## EXTRACTED TEXT
....
Why are European highways considered to be better than US highways? Firstly, I live in Belgium and we have some truly horrific specimen of roads, secondly, European highways are always gridlocked, certainly in Belgium, the Netherlands and around all major cities, think of the Périférique, think of the M25 the R0 (Brussels), the R1, Manchester spaghetti Junction,...


This is actually a Belgian highway...
Also, the choice for asphalt isn't always so straightforward, because asphalt does give you a better driving experience, and is, in my opinion, a little bit safer because in rainy conditions, the water is drained more rapidly. But this type of road surfacing has some drawbacks too:
-It's not as durable as concrete roads, tears open after 5 years of intensive usage, while concrete can last for 20 years. This is due to the fact that asphalt tends to sag under high loads hence the rutting in the first lane, due to the lorry's.
....
## Items from a dataset
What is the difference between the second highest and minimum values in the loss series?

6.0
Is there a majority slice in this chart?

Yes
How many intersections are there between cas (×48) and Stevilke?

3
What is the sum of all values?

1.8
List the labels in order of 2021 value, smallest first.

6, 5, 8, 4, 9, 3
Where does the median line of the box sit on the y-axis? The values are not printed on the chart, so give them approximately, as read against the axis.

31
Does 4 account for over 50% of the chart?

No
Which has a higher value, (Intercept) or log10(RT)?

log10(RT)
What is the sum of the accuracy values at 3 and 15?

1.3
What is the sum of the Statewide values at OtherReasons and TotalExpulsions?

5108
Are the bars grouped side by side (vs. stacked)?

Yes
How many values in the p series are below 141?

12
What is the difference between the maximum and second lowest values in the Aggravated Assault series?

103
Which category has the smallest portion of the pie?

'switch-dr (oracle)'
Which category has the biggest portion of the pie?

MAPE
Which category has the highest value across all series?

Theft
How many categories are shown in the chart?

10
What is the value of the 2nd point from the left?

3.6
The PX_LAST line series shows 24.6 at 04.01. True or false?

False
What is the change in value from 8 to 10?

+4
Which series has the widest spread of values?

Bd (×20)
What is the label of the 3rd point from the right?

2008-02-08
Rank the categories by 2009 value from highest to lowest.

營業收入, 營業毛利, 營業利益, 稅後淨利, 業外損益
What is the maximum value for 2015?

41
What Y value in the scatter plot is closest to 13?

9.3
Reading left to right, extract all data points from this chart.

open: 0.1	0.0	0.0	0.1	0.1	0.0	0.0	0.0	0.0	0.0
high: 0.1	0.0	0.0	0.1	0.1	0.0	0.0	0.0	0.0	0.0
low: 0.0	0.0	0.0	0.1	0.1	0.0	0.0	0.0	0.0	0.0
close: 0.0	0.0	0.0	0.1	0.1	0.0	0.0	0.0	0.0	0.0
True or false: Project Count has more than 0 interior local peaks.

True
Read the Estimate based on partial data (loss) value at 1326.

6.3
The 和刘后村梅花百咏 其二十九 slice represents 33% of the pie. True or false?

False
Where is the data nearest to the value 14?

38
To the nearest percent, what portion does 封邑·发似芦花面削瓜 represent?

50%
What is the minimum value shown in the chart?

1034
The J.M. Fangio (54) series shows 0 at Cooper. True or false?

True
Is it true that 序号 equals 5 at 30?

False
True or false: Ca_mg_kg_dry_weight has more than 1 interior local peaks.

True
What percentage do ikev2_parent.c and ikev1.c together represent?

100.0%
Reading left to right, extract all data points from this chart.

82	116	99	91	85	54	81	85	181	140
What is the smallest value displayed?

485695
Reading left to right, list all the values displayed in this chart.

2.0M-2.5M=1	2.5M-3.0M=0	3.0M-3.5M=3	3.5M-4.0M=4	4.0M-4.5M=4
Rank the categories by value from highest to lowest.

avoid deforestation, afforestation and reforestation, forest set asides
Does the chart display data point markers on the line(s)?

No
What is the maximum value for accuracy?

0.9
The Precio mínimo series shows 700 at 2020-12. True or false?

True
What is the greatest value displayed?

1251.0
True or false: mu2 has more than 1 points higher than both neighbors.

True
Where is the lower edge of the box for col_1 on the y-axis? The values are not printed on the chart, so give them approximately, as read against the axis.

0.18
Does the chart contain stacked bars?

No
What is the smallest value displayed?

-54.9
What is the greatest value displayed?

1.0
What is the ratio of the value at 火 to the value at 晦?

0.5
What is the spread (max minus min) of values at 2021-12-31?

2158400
....
## QUESTIONS ON THE MATERIAL
1: Which roads and junctions does the post on European highways name as examples of gridlock?
2: Carry on the post about European highways from its final sentence, picking up with the next drawback of asphalt.

## EXERCISE ANSWERS
1: The Périférique, the M25, the R0 (Brussels), the R1, and Manchester spaghetti Junction.

2:
-Due to better drainage characteristics, water in the asphalt can freeze and expand, consequently, the road breaks and potholes are formed

All things considered, concrete is much more durable, but asphalt is more comfortable. And I prefer more durable roads which can save the taxpayer's money and time, because resurfacing asphalt roads can cause major traffic jams.

about the junctions and aesthetics: of course, major American free-ways and highways through the city centre are less pretty. But Europe hardly has any down-town highways, they use public transport or too crowded surface roads/avenues and all the highways are docked in a peripheral highway (eg. M25, R 0/1/2) these peripherals are well away from the centre, and more space = better aesthetics.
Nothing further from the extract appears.